The liaison justice for the Board of Law Examiners (BLE) says that the BLE needs to do better explaining the testing and scoring of the exam to applicants. And that applicants need to do better on the exam portion of the bar exam. Justice Brian Zahra, a former BLE board member and essay exam grader, spoke to the State Bar Board of Commissioners about the exam at the Nov. 16 meeting of the Board of Commissioners last Friday. The State Bar had asked for an explanation of the dramatic drop in the passage rate in 2012 due to the proliferation of questions about the exam from the legal and law school community. Justice Zahra's comments made clear that the BLE's decisions about the exam are not dictated by the Supreme Court but that the Court is paying attention to the exam.

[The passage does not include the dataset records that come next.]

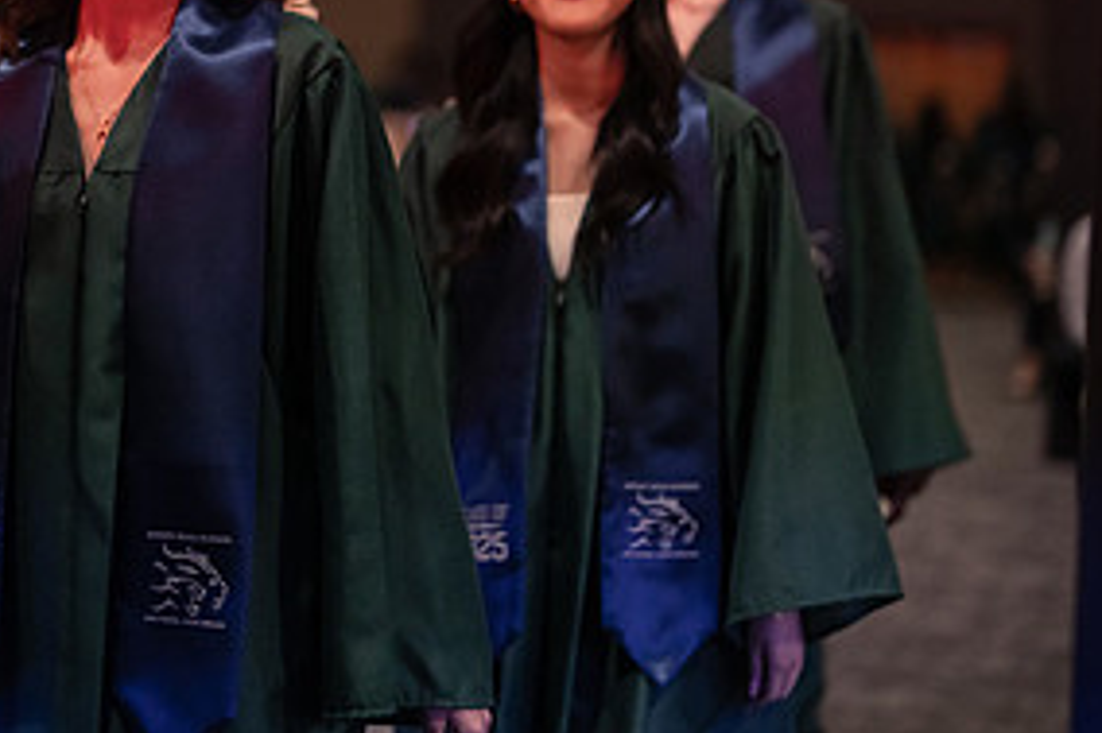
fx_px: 3396
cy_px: 31
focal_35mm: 111
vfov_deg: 12.2
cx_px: 291
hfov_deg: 18.3
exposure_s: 1/500
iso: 1250
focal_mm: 50
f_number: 1.2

The most probable explanation for the drop in the passage rate was the BLE's decision to stop scaling the essay portion of the exam. Scaling the essay scores to the multistate score is typically done to ensure that, for the total group of candidates taking the bar exam on a given test date, the mean, or average, and the standard deviation of the essay scores are the same as the mean and the standard deviation of the MBE scores on the MBE scale.
Justice Zahra's appearance before the Board of Commissioners is unlikely to be the end of the conversation about the bar exam results. The deans of Michigan's law schools have asked the Supreme Court for a meeting on the subject of the exam.